About this exercise:
Retype each line of the material exactly, please, skipping any picture in it.

Material provided:
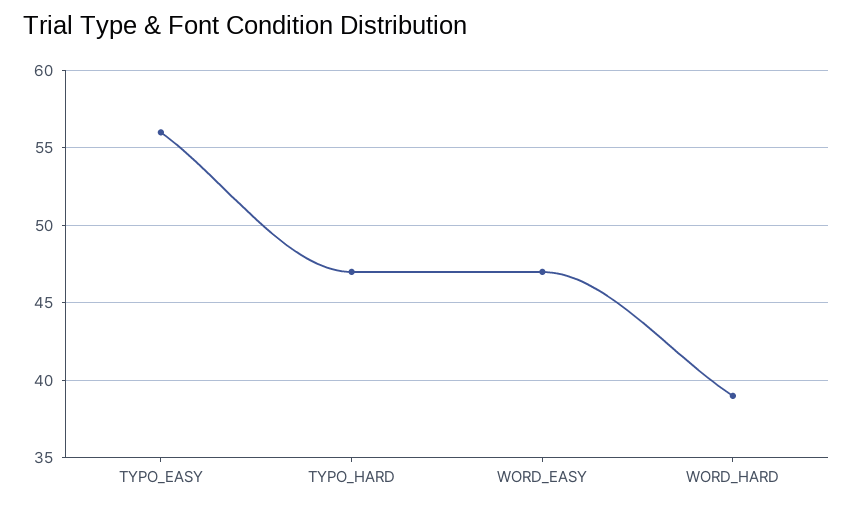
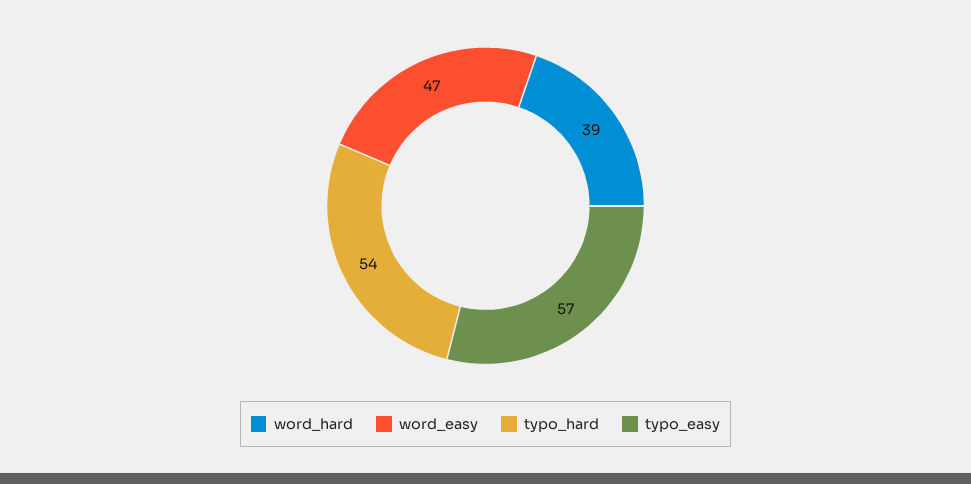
  {
-   "TYPO_EASY": 56,
+   "TYPO_EASY": 57,
-   "TYPO_HARD": 47,
+   "TYPO_HARD": 54,
    "WORD_EASY": 47,
    "WORD_HARD": 39
  }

Task result:
  {
-   "TYPO_EASY": 56,
+   "TYPO_EASY": 57,
-   "TYPO_HARD": 47,
+   "TYPO_HARD": 54,
    "WORD_EASY": 47,
    "WORD_HARD": 39
  }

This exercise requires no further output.